[TRECHO PARA LEITURA]

Verifica-se então um processo complexo que confronta expectativas associadas
à juventude.
O artigo “A novela dos sarados” publicado por
Adriana Miranda no Jornal da Unicamp, em 18 de abril de 2001, aborda
dados da tese de doutorado “O adolescente e a TV: o caso da Telenovela
Malhação”, produzida pela pedagoga Maria Inez Masaro. O trabalho realizado
na Unicamp inseriu um novo dado: “parcela significativa dos adolescentes se
vale da ficção para aprender a paquerar, conquistar e namorar na vida
real”. Essa pesquisa ainda ressalta a insuficiente participação da escola
no processo de formação dos adolescentes, sendo a televisão a maior
responsável pela divulgação dos modelos nos quais os jovens se espelham.
Há interesse quanto à construção da identidade de
indivíduos e grupos, ou seja, são criadas normatizações e padronizações às
pessoas para a manutenção de um perfil homogêneo, facilitando o exercício do
poder. Para que esses meios se mantenham, eles precisam convencer e manter
audiência, por isso se utilizam de diversos mecanismos. É nesse sentido que
a instituição escolar pode, em contrapartida, trabalhar esse discurso
reducionista apresentado por esses meios, instruindo o indivíduo de forma
crítica e conscientizadora sobre os mecanismos dos meios de comunicação que
colaboram para a manutenção da sociedade capitalista atual.
Diante desses
dados, o presente trabalho ressalta a imagem da mulher transmitida por dois
veículos da mídia - impressa e televisiva - a revista Capricho (Editora
Abril) e o programa Malhação (Rede Globo). Observa-se no discurso dessas
fontes um ideal de mulher apresentado como referência à sociedade vigente.

[/TRECHO PARA LEITURA]
[DADOS ARMAZENADOS]

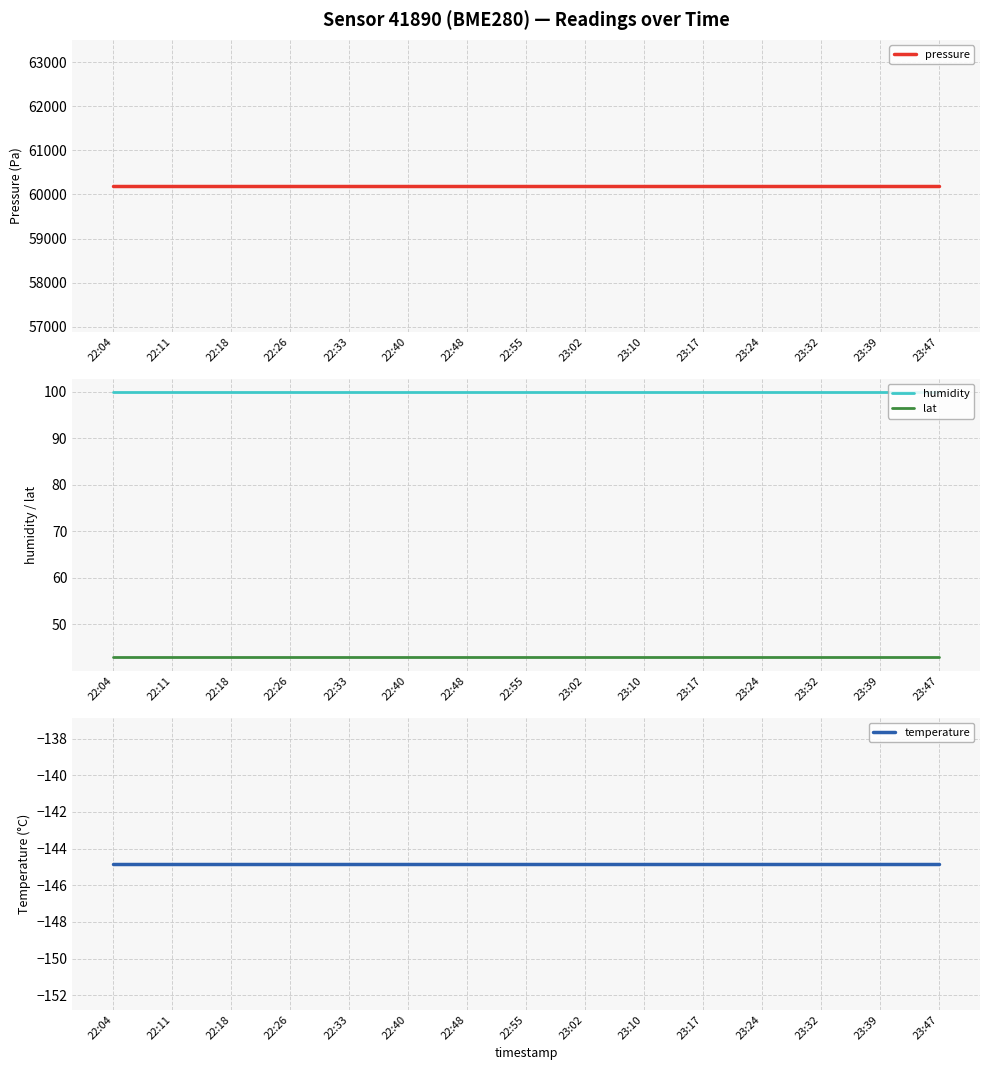

At which label does temperature reach its minimum?

22:04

[/DADOS ARMAZENADOS]

## TRABALHO PEDIDO
Reproduza fielmente o trecho, começando em "Diante desses" e seguindo até "à sociedade vigente.". Baseie-se somente no trecho.

## RESOLUÇÃO DO EXERCÍCIO
Diante desses
dados, o presente trabalho ressalta a imagem da mulher transmitida por dois
veículos da mídia - impressa e televisiva - a revista Capricho (Editora
Abril) e o programa Malhação (Rede Globo). Observa-se no discurso dessas
fontes um ideal de mulher apresentado como referência à sociedade vigente.